(Stored data entries)

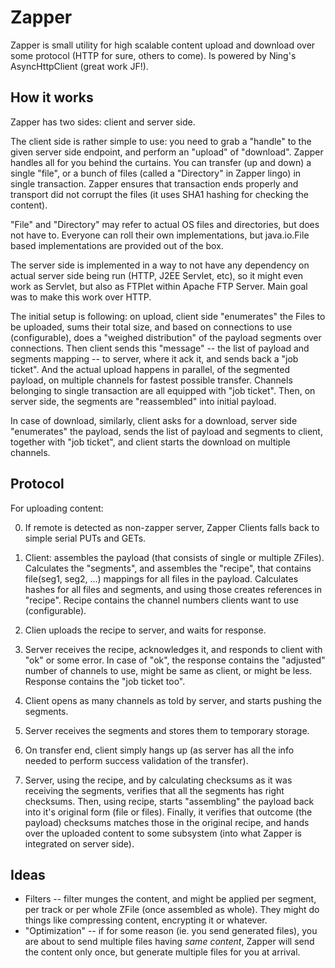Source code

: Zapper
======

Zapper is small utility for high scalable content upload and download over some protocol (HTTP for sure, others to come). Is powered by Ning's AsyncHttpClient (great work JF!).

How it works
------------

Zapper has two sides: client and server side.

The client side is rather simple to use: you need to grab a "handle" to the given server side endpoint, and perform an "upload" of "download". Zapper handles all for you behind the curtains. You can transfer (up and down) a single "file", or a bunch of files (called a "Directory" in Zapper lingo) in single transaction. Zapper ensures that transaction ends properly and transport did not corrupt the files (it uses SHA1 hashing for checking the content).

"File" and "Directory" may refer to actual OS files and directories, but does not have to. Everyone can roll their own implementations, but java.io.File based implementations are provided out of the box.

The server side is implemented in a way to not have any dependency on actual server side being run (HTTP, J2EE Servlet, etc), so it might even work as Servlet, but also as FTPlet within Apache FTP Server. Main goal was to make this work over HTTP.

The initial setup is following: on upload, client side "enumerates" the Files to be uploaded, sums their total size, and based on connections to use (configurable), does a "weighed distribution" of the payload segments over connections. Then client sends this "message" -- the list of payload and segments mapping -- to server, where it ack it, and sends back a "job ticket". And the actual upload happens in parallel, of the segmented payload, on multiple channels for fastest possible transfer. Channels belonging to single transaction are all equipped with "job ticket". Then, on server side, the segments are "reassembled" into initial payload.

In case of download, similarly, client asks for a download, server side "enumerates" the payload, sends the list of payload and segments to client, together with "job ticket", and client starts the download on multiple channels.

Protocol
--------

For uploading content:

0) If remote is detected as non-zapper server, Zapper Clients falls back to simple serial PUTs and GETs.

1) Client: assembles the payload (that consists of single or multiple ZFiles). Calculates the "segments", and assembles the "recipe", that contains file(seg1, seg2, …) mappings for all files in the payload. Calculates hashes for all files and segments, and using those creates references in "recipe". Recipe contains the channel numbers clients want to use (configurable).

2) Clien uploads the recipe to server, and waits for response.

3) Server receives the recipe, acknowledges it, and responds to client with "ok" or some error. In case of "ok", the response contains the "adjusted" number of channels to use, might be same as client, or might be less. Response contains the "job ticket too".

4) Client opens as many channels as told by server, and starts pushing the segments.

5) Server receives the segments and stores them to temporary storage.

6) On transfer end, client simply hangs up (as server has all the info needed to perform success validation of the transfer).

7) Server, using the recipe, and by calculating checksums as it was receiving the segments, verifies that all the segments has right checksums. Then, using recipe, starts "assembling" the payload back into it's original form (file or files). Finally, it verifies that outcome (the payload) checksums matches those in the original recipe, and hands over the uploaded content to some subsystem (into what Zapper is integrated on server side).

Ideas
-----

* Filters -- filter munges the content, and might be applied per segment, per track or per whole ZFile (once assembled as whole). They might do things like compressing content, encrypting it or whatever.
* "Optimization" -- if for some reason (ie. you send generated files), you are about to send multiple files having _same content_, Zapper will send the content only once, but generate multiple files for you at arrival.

Problem statement: Can you switch every "payload" to "bundle" in all of the rows above, keep everything else unchanged, and leave the pictures out of your answer?

Answer for this exercise:
Source code

: Zapper
======

Zapper is small utility for high scalable content upload and download over some protocol (HTTP for sure, others to come). Is powered by Ning's AsyncHttpClient (great work JF!).

How it works
------------

Zapper has two sides: client and server side.

The client side is rather simple to use: you need to grab a "handle" to the given server side endpoint, and perform an "upload" of "download". Zapper handles all for you behind the curtains. You can transfer (up and down) a single "file", or a bunch of files (called a "Directory" in Zapper lingo) in single transaction. Zapper ensures that transaction ends properly and transport did not corrupt the files (it uses SHA1 hashing for checking the content).

"File" and "Directory" may refer to actual OS files and directories, but does not have to. Everyone can roll their own implementations, but java.io.File based implementations are provided out of the box.

The server side is implemented in a way to not have any dependency on actual server side being run (HTTP, J2EE Servlet, etc), so it might even work as Servlet, but also as FTPlet within Apache FTP Server. Main goal was to make this work over HTTP.

The initial setup is following: on upload, client side "enumerates" the Files to be uploaded, sums their total size, and based on connections to use (configurable), does a "weighed distribution" of the bundle segments over connections. Then client sends this "message" -- the list of bundle and segments mapping -- to server, where it ack it, and sends back a "job ticket". And the actual upload happens in parallel, of the segmented bundle, on multiple channels for fastest possible transfer. Channels belonging to single transaction are all equipped with "job ticket". Then, on server side, the segments are "reassembled" into initial bundle.

In case of download, similarly, client asks for a download, server side "enumerates" the bundle, sends the list of bundle and segments to client, together with "job ticket", and client starts the download on multiple channels.

Protocol
--------

For uploading content:

0) If remote is detected as non-zapper server, Zapper Clients falls back to simple serial PUTs and GETs.

1) Client: assembles the bundle (that consists of single or multiple ZFiles). Calculates the "segments", and assembles the "recipe", that contains file(seg1, seg2, …) mappings for all files in the bundle. Calculates hashes for all files and segments, and using those creates references in "recipe". Recipe contains the channel numbers clients want to use (configurable).

2) Clien uploads the recipe to server, and waits for response.

3) Server receives the recipe, acknowledges it, and responds to client with "ok" or some error. In case of "ok", the response contains the "adjusted" number of channels to use, might be same as client, or might be less. Response contains the "job ticket too".

4) Client opens as many channels as told by server, and starts pushing the segments.

5) Server receives the segments and stores them to temporary storage.

6) On transfer end, client simply hangs up (as server has all the info needed to perform success validation of the transfer).

7) Server, using the recipe, and by calculating checksums as it was receiving the segments, verifies that all the segments has right checksums. Then, using recipe, starts "assembling" the bundle back into it's original form (file or files). Finally, it verifies that outcome (the bundle) checksums matches those in the original recipe, and hands over the uploaded content to some subsystem (into what Zapper is integrated on server side).

Ideas
-----

* Filters -- filter munges the content, and might be applied per segment, per track or per whole ZFile (once assembled as whole). They might do things like compressing content, encrypting it or whatever.
* "Optimization" -- if for some reason (ie. you send generated files), you are about to send multiple files having _same content_, Zapper will send the content only once, but generate multiple files for you at arrival.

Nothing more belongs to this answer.